Daily Market Review — 01/07/2015

Daily Market Review — 01/07/2015

The market Is Focused on Nonfarm Payrolls

Forex

EUR/USD

0107eurusd

The market remains focused on Greece. But investor reaction to possible news is likely to be limited, and market players will focus on US Nonfarm Payrolls report, which will be released tomorrow at 12:30 GMT. Analysts expect growth in new jobs in non-agricultural sectors of the economy up to 232,000. If actual data meets expectations, it will be perceived as a signal for an early beginning of rate hikes by the FOMC rate hikes, and as a result the US dollar will go up across the world.

Resistance: 1.1275–1.1280; 1.1410; 1.1435–1.1450; 1.1466; 1.1500; 1.1750.

Support: 1.1050; 1.0955; 1.0915–1.0900; 1.0885; 1.0815–1.0800.

USD/RUB

0107usdrub

Russian ruble is traditionally pressured by oil prices. The fall of GDP is also speeding-up in Russia, which is an extremely negative factor for the Russian currency. One should also take into account the likely continued lowering of the interest rate by the Central Bank of the Russian Federation. The targets remain the same level of 60.00 rubles per US dollar.

Resistance: 55.65–55.75; 57.05; 57.40–57.50; 60.00.

Support: 55.05–55.00; 53.50; 52.75–52.50; 52.00; 50.00.

Stock Market

S&P500 (Futures SP500 E-mini)

0107SP500

The S&P is still pressured by the situation in Greece, as well as by expectations of positive data in NFP tomorrow, which will cause the strengthening of the US dollar against all other assets.

From a technical point of view, the chart illustrates a possible correction of the decline from June 24 with target levels around 2070.00–2080.00. The resumption of downtrend with a mid-term target at 2000.00 appears quite possible.

§ **Data for analysis**:
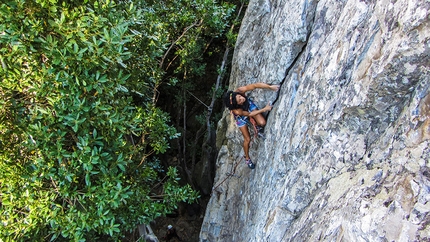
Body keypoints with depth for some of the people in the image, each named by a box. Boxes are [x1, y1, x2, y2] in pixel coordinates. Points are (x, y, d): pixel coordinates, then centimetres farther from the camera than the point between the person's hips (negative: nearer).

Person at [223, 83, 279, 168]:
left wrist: (270, 87, -42)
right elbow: (249, 114, -29)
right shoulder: (236, 111, -44)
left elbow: (255, 85, -35)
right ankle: (247, 158, 31)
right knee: (247, 139, 4)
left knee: (262, 123, -14)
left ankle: (258, 127, 25)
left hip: (249, 105, 4)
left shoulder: (240, 91, -40)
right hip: (241, 116, -3)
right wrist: (264, 109, -26)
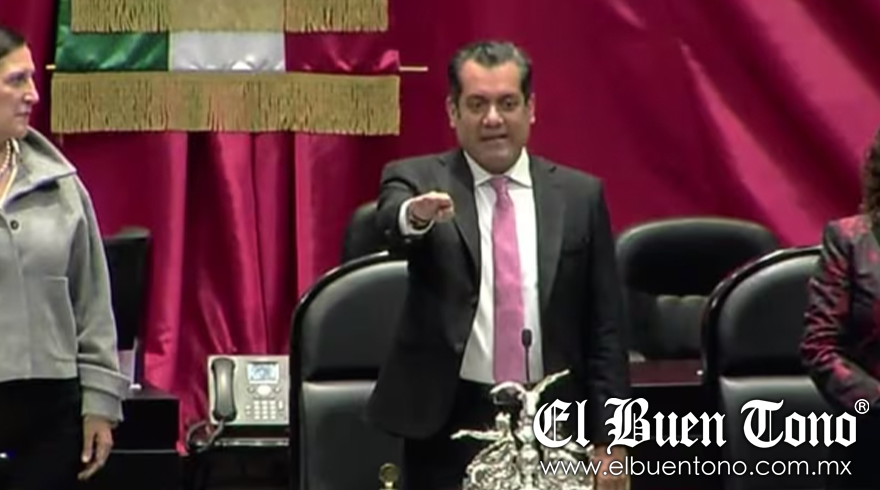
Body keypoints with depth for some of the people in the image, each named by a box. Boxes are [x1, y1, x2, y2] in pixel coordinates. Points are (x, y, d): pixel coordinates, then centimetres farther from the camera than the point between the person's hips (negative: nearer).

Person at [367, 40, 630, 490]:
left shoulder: (580, 195, 6)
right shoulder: (417, 180, 2)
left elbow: (605, 329, 5)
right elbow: (391, 220, -22)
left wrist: (609, 442, 0)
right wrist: (414, 215, -46)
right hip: (448, 424, -1)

§ **Your goal**: Write out the part of the market review starting with "The S&P is still" and going on through "all other assets.".

§ **Response below**:
The S&P is still pressured by the situation in Greece, as well as by expectations of positive data in NFP tomorrow, which will cause the strengthening of the US dollar against all other assets.